L’autoradio diffuse Viva Forever par les Spice Girls. Je monte le son. Je suis la chose la moins intéressante dans cette voiture. Parti de rien pour arriver nulle part. Je prends les voies sur berge. Le connard gluant fait exprès de geindre comme un acteur de porno. Parti de rien pour arriver nulle part. Moi aussi j’ai eu des femmes mais elles étaient moches et je les rendais tristes. Je ne les étonnais pas. Elles regrettaient d’être avec moi. Personne n’a jamais voulu vieillir avec moi. (Pas même moi.) Je n’ai jamais été amoureux, je n’ai jamais fait jouir personne. L’amour coûte trop cher, je n’avais pas les moyens. Je suis gras, sur le volant je serre mes doigts velus et boudinés de chauffeur merdique. Mon père me répétait tout le temps que j’étais un incapable et j’ai tout fait pour lui donner raison. Je n’ai pas fait d’études — trop occupé à glander devant la télé, perdre mon temps à me pochetronner. Le seul examen que j’ai réussi, c’est le permis de conduire (et encore : grâce au service militaire).
À quoi servent les gens comme moi ? Nous sommes inutiles et encombrants sur cette planète. On ne parle pas de nous dans Voici. Il n’y aura pas grand-monde à mon enterrement. Mon Dieu, si tu existes, explique-moi pourquoi j’ai toujours été si mal habillé ? Oh ça y est, il a giclé dans sa bouche, le salopard. Elle recrache le foutre dans son mouchoir. Pouvait même pas avaler ça, c’est sûr c’est moins bon que le caviar d’Iran. On a beau vendre son cul, faut pas pousser jusqu’à boire du sperme d’Arabe, hein ma pute ? Regarde-les, comme ils sont heureux. On dirait une photo. Ils vont me le payer. J’étais tranquillement accoudé au Bar de l’Oubli, en train de m’enfiler les pastis derrière la cravate, à tenir des propos racistes avec d’autres loques humaines, et soudain mon portable sonne, faut que j’ y retourne les gars, je dois recevoir leur bonheur immaculé dans ma trogne médiocre et on voudrait que je dise merci ?

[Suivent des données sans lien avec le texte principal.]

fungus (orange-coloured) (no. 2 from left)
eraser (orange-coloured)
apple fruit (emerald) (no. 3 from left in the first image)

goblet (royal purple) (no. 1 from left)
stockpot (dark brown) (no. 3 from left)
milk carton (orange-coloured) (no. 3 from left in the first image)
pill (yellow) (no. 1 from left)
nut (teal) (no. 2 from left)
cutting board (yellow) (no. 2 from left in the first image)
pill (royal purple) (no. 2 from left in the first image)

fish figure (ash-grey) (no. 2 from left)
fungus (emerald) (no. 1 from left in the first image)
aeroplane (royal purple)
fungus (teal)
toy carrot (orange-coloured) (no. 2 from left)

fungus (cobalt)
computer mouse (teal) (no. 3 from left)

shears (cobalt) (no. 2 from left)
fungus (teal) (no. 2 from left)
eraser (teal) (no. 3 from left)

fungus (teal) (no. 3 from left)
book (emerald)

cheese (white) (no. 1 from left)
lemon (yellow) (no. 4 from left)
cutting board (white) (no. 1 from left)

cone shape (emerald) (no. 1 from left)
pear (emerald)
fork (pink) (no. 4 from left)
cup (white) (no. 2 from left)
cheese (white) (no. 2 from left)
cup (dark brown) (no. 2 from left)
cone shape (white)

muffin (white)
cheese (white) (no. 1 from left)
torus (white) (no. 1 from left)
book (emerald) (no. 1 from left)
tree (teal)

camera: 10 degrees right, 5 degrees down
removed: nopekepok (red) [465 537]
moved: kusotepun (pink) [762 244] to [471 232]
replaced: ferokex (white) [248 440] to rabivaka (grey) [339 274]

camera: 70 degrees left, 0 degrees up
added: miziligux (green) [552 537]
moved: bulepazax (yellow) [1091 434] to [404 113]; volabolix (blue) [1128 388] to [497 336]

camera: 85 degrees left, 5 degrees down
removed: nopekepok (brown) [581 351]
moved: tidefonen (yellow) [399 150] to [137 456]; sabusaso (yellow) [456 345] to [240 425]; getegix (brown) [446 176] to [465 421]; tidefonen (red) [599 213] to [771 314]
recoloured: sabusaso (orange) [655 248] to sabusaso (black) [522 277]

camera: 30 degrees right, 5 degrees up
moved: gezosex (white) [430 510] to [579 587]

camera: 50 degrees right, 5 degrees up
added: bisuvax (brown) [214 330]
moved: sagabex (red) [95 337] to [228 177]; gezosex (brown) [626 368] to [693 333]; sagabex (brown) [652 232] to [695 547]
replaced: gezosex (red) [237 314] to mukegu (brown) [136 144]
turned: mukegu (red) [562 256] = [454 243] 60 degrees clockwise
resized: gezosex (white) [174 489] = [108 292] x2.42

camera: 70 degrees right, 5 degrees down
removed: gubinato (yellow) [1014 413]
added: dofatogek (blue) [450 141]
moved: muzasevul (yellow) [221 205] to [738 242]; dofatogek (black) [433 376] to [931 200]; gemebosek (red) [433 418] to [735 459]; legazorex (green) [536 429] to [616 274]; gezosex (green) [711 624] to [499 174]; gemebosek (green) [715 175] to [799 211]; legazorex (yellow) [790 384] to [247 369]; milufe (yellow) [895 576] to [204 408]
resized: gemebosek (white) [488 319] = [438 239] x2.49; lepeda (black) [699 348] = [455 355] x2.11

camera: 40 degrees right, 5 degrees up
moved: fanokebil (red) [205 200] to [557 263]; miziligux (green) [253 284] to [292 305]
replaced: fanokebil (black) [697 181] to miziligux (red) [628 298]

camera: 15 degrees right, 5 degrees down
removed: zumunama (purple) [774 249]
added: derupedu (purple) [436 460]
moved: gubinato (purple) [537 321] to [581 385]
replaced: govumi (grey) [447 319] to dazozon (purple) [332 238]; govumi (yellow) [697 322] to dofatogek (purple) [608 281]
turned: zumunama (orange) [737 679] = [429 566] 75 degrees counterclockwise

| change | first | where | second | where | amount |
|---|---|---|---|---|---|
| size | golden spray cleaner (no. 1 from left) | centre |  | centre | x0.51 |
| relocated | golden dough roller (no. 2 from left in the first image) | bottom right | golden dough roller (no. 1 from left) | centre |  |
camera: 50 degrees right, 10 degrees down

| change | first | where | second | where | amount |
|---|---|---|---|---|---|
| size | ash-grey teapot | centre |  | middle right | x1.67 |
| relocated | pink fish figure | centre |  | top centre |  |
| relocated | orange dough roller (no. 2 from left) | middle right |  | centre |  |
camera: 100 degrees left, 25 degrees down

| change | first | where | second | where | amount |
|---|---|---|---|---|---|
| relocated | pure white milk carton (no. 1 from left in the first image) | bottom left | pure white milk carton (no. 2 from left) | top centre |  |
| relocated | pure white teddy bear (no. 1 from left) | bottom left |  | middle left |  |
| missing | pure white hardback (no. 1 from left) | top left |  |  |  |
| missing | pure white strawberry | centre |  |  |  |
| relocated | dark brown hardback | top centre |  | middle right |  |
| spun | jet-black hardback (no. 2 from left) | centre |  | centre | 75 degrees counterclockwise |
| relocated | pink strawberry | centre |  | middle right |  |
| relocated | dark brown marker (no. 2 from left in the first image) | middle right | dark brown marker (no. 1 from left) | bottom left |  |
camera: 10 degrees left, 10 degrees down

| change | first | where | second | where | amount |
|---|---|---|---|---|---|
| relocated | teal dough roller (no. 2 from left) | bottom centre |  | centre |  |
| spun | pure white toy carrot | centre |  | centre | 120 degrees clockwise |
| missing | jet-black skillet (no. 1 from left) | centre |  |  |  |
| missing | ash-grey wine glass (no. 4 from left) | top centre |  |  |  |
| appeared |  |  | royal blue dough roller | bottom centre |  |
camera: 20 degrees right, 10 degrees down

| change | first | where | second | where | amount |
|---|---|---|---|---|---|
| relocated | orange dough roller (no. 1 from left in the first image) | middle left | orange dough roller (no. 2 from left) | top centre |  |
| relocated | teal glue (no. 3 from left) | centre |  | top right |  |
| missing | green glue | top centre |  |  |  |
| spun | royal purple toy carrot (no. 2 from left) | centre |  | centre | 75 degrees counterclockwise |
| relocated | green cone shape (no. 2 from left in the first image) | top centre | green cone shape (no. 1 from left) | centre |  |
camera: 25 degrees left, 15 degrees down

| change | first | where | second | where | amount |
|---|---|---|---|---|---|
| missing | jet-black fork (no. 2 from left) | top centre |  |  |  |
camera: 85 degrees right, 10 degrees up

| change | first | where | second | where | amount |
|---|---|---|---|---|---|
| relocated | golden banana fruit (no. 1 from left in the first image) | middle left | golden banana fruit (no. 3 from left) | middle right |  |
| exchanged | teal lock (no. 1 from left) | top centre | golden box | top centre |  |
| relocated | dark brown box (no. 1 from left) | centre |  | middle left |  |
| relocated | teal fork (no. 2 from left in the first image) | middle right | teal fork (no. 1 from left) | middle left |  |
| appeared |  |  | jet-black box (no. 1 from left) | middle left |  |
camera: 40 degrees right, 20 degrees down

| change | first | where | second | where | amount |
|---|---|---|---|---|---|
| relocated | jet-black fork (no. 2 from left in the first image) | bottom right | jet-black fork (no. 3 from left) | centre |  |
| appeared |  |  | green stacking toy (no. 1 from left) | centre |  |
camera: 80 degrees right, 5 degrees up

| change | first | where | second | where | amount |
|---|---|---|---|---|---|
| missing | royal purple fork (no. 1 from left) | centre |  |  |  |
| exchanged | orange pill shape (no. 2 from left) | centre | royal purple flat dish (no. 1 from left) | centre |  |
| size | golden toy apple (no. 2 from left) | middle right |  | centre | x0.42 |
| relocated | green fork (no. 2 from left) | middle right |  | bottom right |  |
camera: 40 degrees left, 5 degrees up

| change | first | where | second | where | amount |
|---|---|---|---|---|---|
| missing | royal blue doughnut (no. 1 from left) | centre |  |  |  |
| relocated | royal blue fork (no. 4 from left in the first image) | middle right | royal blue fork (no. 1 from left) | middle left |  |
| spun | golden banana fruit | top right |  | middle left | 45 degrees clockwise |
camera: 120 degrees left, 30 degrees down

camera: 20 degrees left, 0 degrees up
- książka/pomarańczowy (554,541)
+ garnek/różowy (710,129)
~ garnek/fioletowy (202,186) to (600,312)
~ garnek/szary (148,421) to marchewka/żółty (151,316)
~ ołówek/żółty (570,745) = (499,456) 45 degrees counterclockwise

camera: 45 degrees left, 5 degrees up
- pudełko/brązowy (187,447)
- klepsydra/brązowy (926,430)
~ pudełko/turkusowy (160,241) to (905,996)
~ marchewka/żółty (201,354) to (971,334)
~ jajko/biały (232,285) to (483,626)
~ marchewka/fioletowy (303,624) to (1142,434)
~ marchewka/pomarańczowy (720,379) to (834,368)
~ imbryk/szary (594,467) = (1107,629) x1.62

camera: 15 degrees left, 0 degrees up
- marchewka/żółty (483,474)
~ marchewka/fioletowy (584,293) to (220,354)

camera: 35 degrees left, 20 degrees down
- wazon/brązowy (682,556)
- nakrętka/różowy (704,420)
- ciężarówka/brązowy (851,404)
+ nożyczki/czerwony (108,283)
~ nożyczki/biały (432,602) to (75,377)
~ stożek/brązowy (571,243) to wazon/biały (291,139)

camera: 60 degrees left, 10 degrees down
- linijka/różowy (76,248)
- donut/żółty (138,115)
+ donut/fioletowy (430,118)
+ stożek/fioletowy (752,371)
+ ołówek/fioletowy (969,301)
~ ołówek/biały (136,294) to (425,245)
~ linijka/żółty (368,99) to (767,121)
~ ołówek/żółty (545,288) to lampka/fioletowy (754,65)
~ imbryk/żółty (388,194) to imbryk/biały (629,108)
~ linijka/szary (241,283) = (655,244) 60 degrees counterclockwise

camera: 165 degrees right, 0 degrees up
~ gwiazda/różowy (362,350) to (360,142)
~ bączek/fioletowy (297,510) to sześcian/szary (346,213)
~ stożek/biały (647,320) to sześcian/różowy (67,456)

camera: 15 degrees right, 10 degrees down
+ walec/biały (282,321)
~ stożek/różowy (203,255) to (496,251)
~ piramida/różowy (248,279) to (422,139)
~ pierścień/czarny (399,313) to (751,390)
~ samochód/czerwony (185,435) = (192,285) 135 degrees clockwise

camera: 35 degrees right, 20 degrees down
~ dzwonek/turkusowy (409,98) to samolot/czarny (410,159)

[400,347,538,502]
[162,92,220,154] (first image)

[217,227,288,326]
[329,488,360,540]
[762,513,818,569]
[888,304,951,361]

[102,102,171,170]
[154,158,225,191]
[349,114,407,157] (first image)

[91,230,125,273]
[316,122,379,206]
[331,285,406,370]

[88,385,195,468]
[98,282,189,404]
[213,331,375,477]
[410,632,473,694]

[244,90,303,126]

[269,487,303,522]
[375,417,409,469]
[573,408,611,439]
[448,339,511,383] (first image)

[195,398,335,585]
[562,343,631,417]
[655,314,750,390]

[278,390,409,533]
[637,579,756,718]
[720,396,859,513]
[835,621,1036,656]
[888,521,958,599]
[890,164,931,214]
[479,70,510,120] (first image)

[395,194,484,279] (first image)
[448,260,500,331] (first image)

Le métèque passe ses doigts manucurés dans les cheveux de la blondasse. Viva Forever. Tu parles. Feront moins les fiers quand leurs gueules d’anges jet-set seront incrustées de verre pilé. On a tous un jour ou l’autre sa chance à saisir. Je ne l’ai jamais eue avant cette nuit. Aujourd’hui est le dernier jour du reste de ma vie. On m’a licencié de partout mais ce soir je prends les choses en main. Pour la première fois de ma vie, j’ai une ambition : quand on a raté sa vie, il faut au moins essayer de réussir sa mort.
« Mister Paul, you’re driving too fast ! »
Ah, ça y est. Elle flippe, la Princesse. Je n’allais tout de même pas laisser passer une occasion pareille. L’Alma approche, on s’engouffre dans le tunnel à deux cents à l’heure. Allez hop, un coup de volant, rien à perdre : je fonce dans le mur. Allez tous vous faire foutre ! Le monde entier va me connaître.
Une mort grosse comme le Ritz.
Va savoir, peut-être que je serai célèbre jusqu’en l’an 2000.